- Opening Delimiter -

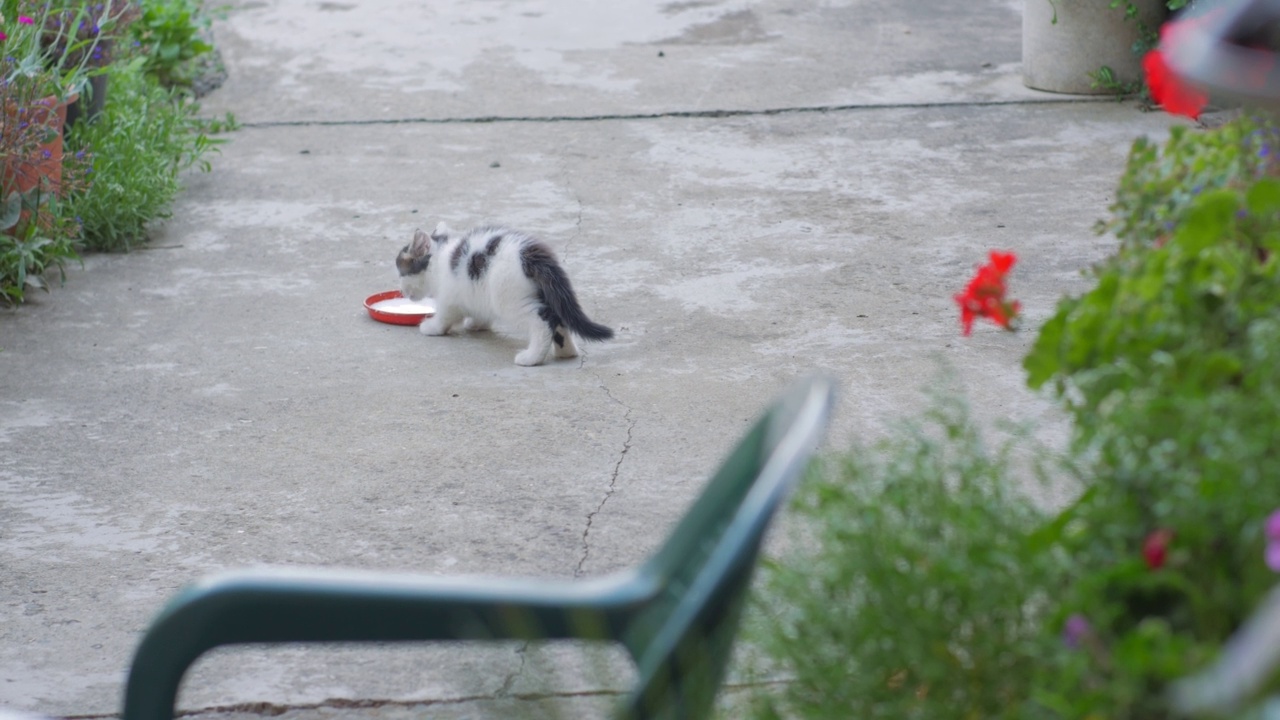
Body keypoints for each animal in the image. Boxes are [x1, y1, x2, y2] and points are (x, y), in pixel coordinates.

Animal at [394, 221, 614, 363]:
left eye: (401, 272)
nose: (402, 290)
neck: (439, 262)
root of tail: (532, 256)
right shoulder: (475, 293)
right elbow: (479, 312)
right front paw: (477, 324)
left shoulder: (449, 298)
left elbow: (445, 316)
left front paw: (432, 327)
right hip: (547, 294)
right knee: (557, 319)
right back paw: (566, 352)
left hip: (509, 299)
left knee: (542, 322)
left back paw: (532, 357)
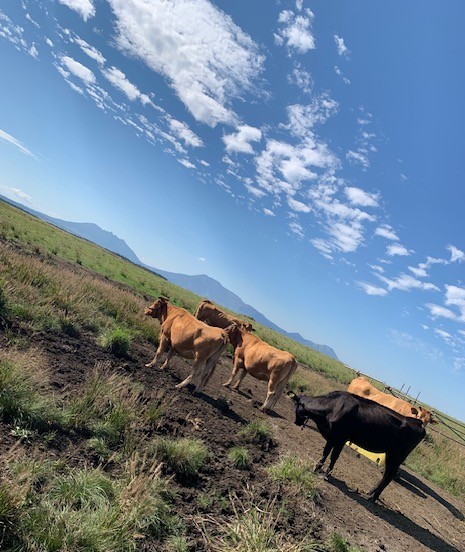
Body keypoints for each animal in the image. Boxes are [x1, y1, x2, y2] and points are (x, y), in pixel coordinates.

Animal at [290, 390, 426, 502]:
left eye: (297, 406)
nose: (296, 422)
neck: (333, 407)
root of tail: (417, 422)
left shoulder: (341, 438)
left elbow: (334, 456)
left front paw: (327, 473)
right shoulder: (332, 436)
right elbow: (325, 452)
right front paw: (318, 468)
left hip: (398, 456)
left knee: (390, 475)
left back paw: (373, 497)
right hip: (390, 454)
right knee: (387, 474)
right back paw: (371, 492)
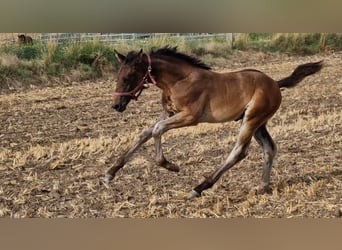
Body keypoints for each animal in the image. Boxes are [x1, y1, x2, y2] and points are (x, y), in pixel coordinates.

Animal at [105, 47, 322, 199]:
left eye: (128, 76)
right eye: (118, 76)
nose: (116, 105)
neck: (179, 80)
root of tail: (276, 84)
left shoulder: (190, 117)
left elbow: (157, 131)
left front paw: (170, 165)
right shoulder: (168, 112)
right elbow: (144, 134)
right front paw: (109, 173)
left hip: (251, 120)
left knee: (239, 152)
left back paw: (198, 188)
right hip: (258, 123)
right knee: (269, 148)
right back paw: (263, 186)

- Closing Delimiter -

### THE PROBLEM
Print the material above once more, exactly. No pictures belong in it.

### TASK SOLUTION
Body keypoints for each animal in the image. Boxes are [x1, y1, x2, y2] and points are (x, y), in pixel coordinates.

Animal at [394, 221, 614, 363]:
left eye: (401, 272)
nose: (402, 290)
neck: (439, 262)
root of tail: (532, 256)
right shoulder: (475, 293)
right elbow: (479, 312)
right front paw: (477, 324)
left shoulder: (449, 298)
left elbow: (445, 316)
left front paw: (432, 327)
right hip: (547, 294)
right knee: (557, 319)
right back paw: (566, 352)
left hip: (509, 299)
left knee: (542, 322)
left back paw: (532, 357)
Body keypoints for each animal in the image. Boxes are [x1, y1, x2, y2] and points are (x, y), in pixel coordinates.

Animal at [290, 390, 426, 502]:
left eye: (297, 406)
nose: (296, 422)
neck: (333, 407)
root of tail: (417, 422)
left shoulder: (341, 438)
left elbow: (334, 456)
left front paw: (327, 473)
right shoulder: (332, 436)
right elbow: (325, 452)
right front paw: (318, 468)
left hip: (398, 456)
left knee: (390, 475)
left back paw: (373, 497)
right hip: (390, 454)
right knee: (387, 474)
right back paw: (371, 492)
Body keypoints for each animal in the image. Boxes are [x1, y1, x2, y2] and points are (x, y), in pixel coordinates.

Animal at [105, 47, 322, 199]:
left eye: (128, 76)
right eye: (118, 76)
nose: (116, 105)
neck: (179, 80)
root of tail: (276, 84)
left shoulder: (190, 117)
left elbow: (157, 131)
left front paw: (170, 165)
right shoulder: (168, 112)
right elbow: (144, 134)
right front paw: (109, 173)
left hip: (251, 120)
left knee: (239, 152)
left back paw: (198, 188)
right hip: (258, 123)
right knee: (269, 148)
right back paw: (263, 186)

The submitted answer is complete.